The purging of this news from the most significant news broadcast in Brazil comes as no surprise to those who closely observe the editorial line of the Globo organizations. In tune with sectors of the PSDB opposition that belittle the program, the daily O Globo has published a number of articles and editorials against the program.

In the TV news broadcasts, generally speaking, Bolsa Familia has only been covered when some problem arises, as in the recent wave of false rumors that it would be discontinued, provoking a run on the banks by beneficiaries in order to withdraw their benefits. On TV Globo, the criticisms are more sober, but there are plenty of opportunities to devote excessive air time to critics, censoring favorable opinions and significant recognition like this award.

But the partisanship of the Jornal Nacional is not confined to last Tuesday’s act of omission.

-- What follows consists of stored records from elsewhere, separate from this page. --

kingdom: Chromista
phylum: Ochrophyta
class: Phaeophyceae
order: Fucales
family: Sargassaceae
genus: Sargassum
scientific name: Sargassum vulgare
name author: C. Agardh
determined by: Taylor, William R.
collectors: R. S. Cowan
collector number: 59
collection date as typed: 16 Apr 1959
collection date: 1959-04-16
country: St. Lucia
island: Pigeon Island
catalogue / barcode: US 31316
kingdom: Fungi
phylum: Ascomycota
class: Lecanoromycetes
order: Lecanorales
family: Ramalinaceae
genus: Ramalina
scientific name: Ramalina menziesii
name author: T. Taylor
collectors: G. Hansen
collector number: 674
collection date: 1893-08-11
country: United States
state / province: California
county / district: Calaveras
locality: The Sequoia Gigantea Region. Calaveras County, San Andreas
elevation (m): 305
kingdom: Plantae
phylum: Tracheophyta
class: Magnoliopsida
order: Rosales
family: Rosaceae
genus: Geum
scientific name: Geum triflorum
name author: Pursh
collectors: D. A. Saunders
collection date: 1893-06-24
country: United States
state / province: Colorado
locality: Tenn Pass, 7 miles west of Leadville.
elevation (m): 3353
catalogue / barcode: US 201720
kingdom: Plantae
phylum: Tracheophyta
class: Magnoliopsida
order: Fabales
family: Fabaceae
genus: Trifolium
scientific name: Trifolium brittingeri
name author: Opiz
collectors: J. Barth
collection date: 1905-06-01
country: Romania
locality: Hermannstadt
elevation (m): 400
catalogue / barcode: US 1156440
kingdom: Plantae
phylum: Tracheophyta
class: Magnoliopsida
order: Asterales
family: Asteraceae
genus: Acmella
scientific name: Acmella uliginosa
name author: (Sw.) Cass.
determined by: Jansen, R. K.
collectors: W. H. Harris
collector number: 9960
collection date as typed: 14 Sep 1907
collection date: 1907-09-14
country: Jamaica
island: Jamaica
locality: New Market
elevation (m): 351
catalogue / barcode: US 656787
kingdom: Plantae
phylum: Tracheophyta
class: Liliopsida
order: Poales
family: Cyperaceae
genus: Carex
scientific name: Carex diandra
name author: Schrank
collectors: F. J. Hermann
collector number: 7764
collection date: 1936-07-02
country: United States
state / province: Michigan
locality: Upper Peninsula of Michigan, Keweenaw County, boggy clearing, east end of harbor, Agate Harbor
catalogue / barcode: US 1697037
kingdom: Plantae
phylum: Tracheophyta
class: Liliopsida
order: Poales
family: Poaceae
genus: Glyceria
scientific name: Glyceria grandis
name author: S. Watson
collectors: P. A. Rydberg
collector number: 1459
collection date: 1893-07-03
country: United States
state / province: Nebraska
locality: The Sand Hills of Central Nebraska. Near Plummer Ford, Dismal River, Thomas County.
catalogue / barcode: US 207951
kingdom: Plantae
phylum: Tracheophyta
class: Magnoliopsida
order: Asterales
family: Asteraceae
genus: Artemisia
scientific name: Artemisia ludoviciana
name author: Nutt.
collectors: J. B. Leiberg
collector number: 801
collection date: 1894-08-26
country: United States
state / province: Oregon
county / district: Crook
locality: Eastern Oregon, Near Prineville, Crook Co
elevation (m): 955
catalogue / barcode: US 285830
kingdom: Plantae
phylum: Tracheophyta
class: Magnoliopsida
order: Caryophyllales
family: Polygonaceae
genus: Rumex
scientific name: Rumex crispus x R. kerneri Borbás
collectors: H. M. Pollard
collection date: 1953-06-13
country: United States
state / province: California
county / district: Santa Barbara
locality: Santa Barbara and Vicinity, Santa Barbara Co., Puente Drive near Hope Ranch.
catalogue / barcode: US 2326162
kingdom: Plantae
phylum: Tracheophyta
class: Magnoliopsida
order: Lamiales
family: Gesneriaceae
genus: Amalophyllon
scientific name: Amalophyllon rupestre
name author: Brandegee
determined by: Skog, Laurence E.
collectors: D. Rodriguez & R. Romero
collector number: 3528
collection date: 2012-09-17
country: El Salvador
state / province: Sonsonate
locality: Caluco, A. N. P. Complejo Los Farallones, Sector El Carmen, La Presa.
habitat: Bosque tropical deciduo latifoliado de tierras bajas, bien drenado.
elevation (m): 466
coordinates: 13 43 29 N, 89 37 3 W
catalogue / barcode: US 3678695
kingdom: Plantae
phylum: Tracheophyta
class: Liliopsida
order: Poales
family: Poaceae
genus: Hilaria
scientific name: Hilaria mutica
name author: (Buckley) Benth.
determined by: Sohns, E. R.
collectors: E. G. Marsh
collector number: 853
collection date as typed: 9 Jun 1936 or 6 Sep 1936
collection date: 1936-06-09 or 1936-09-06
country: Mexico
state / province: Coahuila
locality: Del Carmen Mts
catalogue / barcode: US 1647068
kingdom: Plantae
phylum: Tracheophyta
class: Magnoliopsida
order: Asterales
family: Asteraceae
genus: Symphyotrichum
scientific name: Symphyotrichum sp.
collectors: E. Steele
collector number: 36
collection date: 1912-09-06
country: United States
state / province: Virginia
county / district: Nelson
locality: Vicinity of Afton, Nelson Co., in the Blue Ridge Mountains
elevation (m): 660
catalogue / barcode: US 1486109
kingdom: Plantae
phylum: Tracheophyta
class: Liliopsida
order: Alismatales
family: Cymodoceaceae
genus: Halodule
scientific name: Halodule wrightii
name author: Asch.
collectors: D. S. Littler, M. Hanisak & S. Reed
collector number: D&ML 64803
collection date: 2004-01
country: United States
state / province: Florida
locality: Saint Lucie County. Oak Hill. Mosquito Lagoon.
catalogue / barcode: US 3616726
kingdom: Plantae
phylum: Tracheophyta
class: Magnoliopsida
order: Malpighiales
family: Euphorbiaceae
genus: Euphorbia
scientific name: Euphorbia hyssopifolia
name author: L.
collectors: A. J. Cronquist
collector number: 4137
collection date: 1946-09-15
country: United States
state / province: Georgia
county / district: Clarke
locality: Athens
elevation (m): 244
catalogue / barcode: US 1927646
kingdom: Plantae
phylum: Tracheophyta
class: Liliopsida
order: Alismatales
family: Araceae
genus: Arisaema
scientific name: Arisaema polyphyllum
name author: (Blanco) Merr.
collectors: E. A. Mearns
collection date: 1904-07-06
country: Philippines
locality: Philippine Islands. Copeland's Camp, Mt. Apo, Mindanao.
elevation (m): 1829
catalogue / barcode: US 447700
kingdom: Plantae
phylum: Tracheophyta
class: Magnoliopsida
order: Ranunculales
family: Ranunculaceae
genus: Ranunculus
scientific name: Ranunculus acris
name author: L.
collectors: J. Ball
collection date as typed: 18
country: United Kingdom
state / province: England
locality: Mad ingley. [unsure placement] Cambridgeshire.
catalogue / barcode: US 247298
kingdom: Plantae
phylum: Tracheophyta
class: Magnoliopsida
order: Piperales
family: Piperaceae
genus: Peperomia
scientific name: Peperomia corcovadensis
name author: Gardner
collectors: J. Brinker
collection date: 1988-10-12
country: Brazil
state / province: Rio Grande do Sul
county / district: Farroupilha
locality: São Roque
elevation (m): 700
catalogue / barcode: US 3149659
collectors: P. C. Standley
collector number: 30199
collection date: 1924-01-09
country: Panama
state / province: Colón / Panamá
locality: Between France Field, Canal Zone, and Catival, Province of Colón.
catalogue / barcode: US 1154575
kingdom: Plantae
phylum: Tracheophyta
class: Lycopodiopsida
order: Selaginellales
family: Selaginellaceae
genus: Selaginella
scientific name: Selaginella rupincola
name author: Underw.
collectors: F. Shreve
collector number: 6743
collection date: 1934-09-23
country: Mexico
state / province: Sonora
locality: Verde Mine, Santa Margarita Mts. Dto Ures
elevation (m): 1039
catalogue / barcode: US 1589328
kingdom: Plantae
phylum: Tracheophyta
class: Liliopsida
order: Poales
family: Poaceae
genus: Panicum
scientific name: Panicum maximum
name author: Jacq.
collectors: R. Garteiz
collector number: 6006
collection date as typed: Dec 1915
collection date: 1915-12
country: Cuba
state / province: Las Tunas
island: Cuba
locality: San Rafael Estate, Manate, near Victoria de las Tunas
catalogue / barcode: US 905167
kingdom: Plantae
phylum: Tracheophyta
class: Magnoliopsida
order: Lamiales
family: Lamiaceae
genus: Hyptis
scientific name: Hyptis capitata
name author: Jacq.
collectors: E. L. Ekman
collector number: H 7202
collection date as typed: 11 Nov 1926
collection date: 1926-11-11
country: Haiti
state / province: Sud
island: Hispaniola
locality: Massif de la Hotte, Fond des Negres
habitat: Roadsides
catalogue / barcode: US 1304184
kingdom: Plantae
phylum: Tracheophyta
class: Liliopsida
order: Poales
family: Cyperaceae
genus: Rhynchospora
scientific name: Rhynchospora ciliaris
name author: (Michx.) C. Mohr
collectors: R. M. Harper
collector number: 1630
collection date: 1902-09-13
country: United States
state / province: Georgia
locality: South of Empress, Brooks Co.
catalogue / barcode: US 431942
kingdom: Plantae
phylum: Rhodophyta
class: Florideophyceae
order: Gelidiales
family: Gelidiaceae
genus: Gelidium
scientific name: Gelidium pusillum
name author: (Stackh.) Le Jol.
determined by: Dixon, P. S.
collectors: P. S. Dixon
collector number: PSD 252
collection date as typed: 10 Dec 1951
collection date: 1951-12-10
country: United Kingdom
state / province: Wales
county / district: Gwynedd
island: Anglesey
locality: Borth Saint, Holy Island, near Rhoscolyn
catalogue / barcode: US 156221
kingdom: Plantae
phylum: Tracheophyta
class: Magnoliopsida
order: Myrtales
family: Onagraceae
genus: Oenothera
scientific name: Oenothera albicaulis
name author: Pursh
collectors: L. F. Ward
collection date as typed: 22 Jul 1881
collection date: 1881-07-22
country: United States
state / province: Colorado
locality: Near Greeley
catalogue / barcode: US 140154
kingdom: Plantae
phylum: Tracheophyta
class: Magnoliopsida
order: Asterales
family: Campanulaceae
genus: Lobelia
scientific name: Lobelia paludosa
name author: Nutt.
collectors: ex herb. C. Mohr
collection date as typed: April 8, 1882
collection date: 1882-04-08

The broadcast also failed to report on a Vox Populi poll with results unfavorable to opposition candidates, much to the displeasure of the broadcaster’s ownership. The survey showed that the opposition as a whole has contracted with the exclusion of one of the candidacies — Marina Silva (PSB) or Eduardo Campos (PSB) — who can no longer compete simultaneously.

Complicating the situation of the opposition, when Marina is tested as an alternative to Eduardo Campos, she occupies second place, one position higher than Aécio Neves (PSDB), with numbers similar to those she posted previously. The intended votes once held by Campos appear to be migrating to Dilma more than to Marina. In the scenario in which Campos is the candidate, his intended votes are diluted among the other candidates and Campos remains in an uncomfortable third place with about half the votes intended for Aécio Neves. The illusion that Aécio and Campos have risen by several points is explained by statistics: With only three candidates to divide up the cake, the slice of each one is larger than if there were four candidates.

Ah! As through it were not enough to sit through another chapter of the warmed-over soap opera of investigations into the PCC, apparently in order to divert attention from accusations of bribery by Siemens and Alstom of Toucan officials in São Paulo. As a matter of fact, the police blotter dominated the news agenda.

JN did, however, air a story on a bribe paid in Switzerland to a director of the CPTM (the commuter rail authority). Wow! Finally, a bit of news unfavorable to the São Paulo government?

Don’t be so sure. The report winds up sparing the PSDB and Alckmin, and ends with anchorman  William Bonner reading a  PSDB press release on the matter, in lieu of the traditional “we attempted to question Alckmin, but his public relations aides said he would have no comment.”